PASSAGE TO READ →
------------------------------
Nasr Abdullahi sent his wife, sister and five children to Chad last week, staying behind to wait for news of a 17-year-old son in the capital Khartoum. But when his neighbour’s house was burned down and gangs took over the streets, he fled too.

“I couldn’t take it anymore, so I decided to leave on foot,” the 42-year-old said after arriving exhausted on Wednesday in the Chadian town of Adre, about 27km (17 miles) from El Geneina, the main city in West Darfur State.

“I crossed through the bush and walked west all night.”

Residents link the resurgence of violence in El Geneina and other parts of Darfur to the power struggle between Sudan’s army and paramilitary Rapid Support Forces (RSF) in Khartoum, which has allowed militias in the area to go unchecked.

Those interviewed by Reuters said the attacks since late April in El Geneina were carried out by “Janjaweed” militias, armed men usually thought to come from Arab nomadic tribes riding trucks, motorcycles and horses – the same militias from which the RSF was born.
------------------------------
EXCERPTED RECORDS →
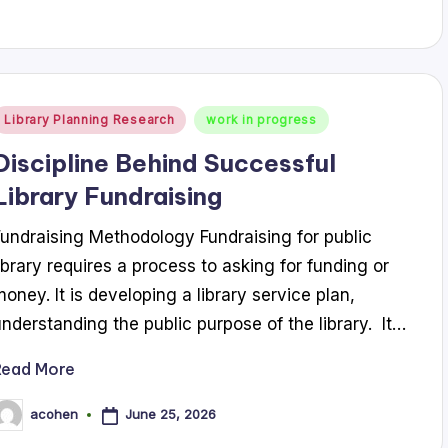
Posted
Library Planning Research
work in progress
n
Discipline Behind Successful
Library Fundraising
Fundraising Methodology Fundraising for public
library requires a process to asking for funding or
money. It is developing a library service plan,
understanding the public purpose of the library. It…
Read More
June 25, 2026
acohen
osted
y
------------------------------
TASK DIRECTIONS → In the report on people fleeing violence in Darfur, transcribe the text from "Those interviewed by" up to and including "RSF was born.".

RESPONSE →
Those interviewed by Reuters said the attacks since late April in El Geneina were carried out by “Janjaweed” militias, armed men usually thought to come from Arab nomadic tribes riding trucks, motorcycles and horses – the same militias from which the RSF was born.